→ Task: Nothing outside the range is wanted. Repeat exactly the lines below from the one with "5. REVO-S™ Getting" through the one with "6. Saberi N, Patel".

[Entries taken from a collection]
- Opening Delimiter -
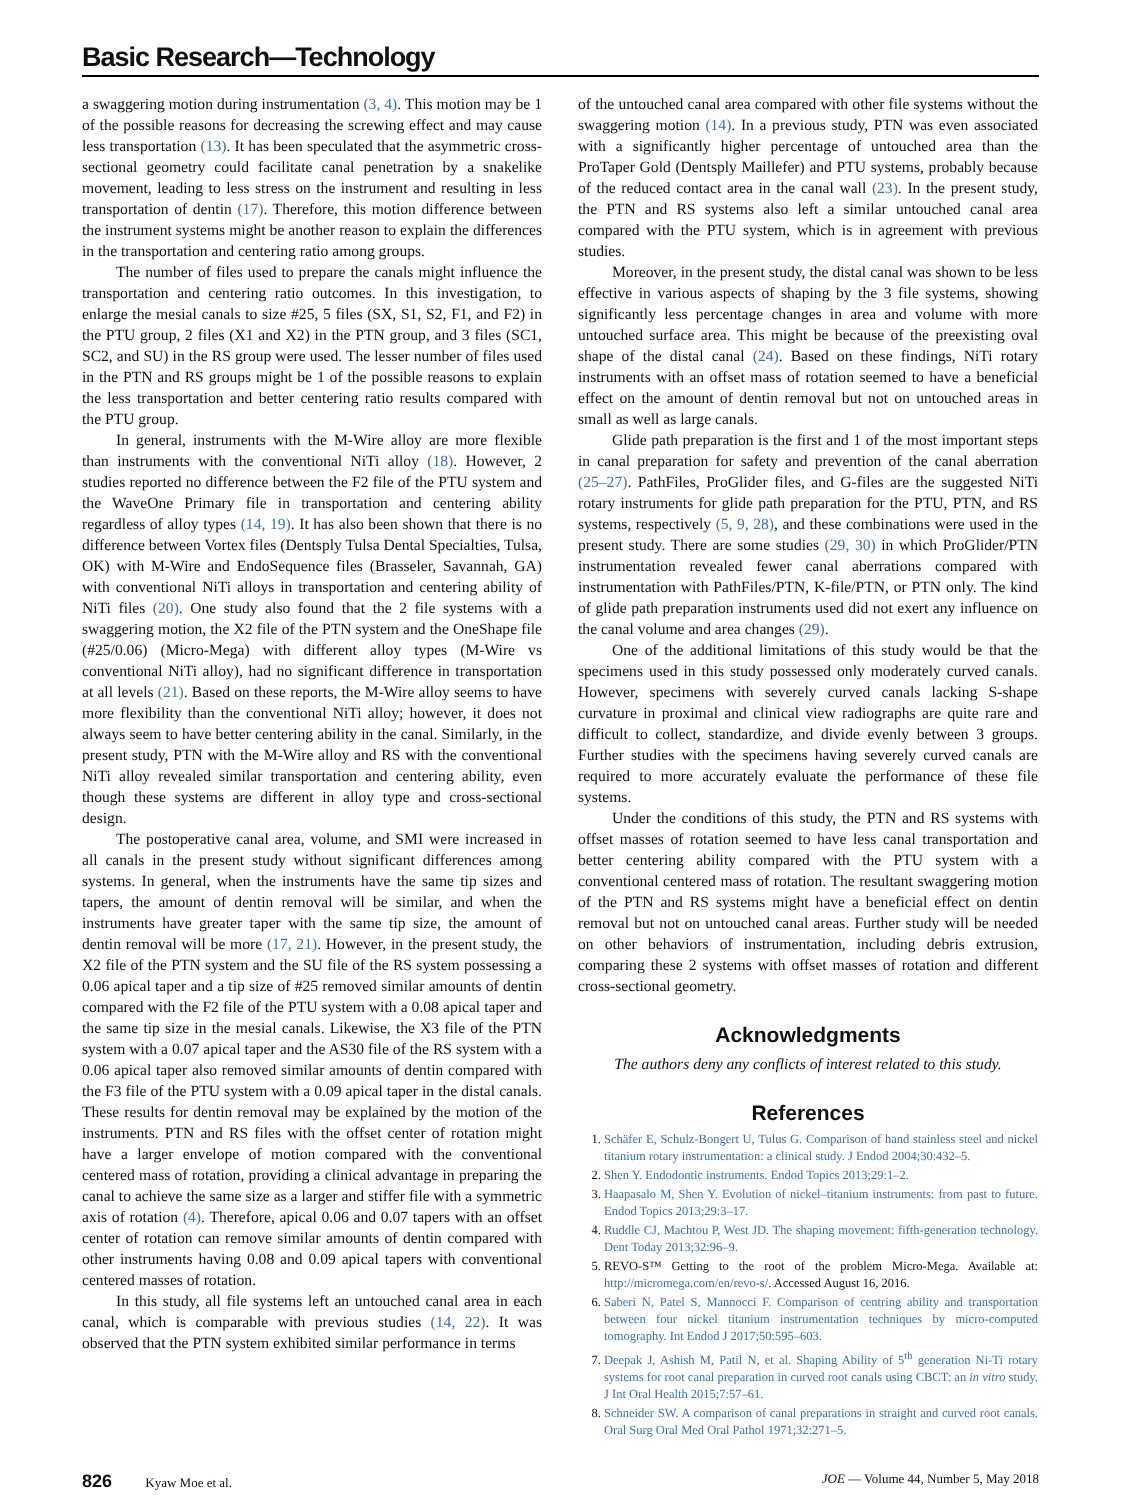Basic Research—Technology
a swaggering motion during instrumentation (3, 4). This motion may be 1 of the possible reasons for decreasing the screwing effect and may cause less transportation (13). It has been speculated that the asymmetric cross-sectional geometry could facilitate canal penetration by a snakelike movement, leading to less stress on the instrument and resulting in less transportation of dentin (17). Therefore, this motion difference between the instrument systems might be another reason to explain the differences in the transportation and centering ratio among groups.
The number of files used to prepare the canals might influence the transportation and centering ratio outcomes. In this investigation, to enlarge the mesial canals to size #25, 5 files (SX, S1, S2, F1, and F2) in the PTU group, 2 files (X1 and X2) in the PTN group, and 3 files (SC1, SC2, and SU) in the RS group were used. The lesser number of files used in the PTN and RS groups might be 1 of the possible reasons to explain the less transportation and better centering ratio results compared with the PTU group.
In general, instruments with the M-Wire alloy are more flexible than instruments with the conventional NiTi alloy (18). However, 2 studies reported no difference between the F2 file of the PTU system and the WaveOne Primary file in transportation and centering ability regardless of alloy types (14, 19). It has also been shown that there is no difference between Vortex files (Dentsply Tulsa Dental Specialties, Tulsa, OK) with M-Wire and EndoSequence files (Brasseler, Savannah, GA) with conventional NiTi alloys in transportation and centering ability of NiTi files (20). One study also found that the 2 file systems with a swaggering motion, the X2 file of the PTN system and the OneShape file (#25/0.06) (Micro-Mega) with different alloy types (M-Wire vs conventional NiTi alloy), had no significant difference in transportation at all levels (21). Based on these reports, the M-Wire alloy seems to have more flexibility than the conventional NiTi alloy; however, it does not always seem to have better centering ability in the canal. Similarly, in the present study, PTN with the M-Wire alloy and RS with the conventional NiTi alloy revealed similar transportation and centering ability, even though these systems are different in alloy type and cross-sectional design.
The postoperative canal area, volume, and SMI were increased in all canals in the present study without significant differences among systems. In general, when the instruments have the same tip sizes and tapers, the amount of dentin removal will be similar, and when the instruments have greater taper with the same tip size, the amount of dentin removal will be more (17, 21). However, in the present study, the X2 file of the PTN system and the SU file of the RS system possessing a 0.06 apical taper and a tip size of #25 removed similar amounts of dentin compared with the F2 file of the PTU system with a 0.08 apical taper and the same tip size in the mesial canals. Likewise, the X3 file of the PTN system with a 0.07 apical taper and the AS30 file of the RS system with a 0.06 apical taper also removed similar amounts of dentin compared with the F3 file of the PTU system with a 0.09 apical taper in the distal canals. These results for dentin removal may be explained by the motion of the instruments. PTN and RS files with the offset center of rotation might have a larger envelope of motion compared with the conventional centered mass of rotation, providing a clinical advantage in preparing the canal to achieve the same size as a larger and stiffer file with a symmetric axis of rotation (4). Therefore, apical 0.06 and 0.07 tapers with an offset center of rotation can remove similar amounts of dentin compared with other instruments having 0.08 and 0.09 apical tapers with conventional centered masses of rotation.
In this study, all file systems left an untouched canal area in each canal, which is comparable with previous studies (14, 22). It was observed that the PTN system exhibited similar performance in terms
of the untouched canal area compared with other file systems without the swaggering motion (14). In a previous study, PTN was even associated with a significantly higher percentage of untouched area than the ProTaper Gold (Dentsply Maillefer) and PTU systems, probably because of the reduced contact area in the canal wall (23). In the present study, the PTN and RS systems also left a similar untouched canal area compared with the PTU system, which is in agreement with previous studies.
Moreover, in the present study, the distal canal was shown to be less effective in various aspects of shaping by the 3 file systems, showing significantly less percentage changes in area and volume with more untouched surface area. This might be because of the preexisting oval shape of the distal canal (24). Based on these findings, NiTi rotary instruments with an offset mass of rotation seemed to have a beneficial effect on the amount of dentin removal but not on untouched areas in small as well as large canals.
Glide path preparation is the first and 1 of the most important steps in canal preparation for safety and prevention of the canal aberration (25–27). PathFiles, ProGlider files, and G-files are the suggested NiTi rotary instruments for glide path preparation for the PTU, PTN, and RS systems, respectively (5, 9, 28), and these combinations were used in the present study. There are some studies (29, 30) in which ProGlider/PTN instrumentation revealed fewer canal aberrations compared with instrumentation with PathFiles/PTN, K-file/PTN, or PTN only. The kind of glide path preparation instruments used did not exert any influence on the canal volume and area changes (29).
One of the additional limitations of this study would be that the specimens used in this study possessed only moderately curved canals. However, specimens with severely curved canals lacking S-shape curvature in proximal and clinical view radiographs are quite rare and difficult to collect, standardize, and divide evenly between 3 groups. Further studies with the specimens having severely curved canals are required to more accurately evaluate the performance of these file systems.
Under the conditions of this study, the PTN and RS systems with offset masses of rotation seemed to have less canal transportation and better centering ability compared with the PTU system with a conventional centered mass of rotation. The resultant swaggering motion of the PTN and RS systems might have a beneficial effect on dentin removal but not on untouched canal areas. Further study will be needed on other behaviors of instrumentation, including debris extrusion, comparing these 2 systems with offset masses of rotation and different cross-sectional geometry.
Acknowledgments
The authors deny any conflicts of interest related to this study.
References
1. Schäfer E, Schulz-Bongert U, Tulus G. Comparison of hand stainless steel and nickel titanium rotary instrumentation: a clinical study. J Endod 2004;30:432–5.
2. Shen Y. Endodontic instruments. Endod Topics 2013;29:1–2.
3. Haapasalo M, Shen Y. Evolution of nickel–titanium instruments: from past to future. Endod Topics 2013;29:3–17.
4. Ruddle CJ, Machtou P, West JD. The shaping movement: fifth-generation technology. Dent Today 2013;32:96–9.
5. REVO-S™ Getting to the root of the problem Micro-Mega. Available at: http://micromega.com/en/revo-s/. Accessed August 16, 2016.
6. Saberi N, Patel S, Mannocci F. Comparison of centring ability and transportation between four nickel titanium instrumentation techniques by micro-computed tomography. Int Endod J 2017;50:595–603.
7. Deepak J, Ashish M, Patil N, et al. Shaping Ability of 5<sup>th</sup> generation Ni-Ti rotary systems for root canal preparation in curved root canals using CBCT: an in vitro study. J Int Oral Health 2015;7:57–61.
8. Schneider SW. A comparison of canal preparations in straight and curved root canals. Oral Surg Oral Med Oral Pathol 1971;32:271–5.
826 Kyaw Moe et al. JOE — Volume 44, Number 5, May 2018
- Closing Delimiter -
→ Result of this task:
5. REVO-S™ Getting to the root of the problem Micro-Mega. Available at: http://micromega.com/en/revo-s/. Accessed August 16, 2016.
6. Saberi N, Patel S, Mannocci F. Comparison of centring ability and transportation between four nickel titanium instrumentation techniques by micro-computed tomography. Int Endod J 2017;50:595–603.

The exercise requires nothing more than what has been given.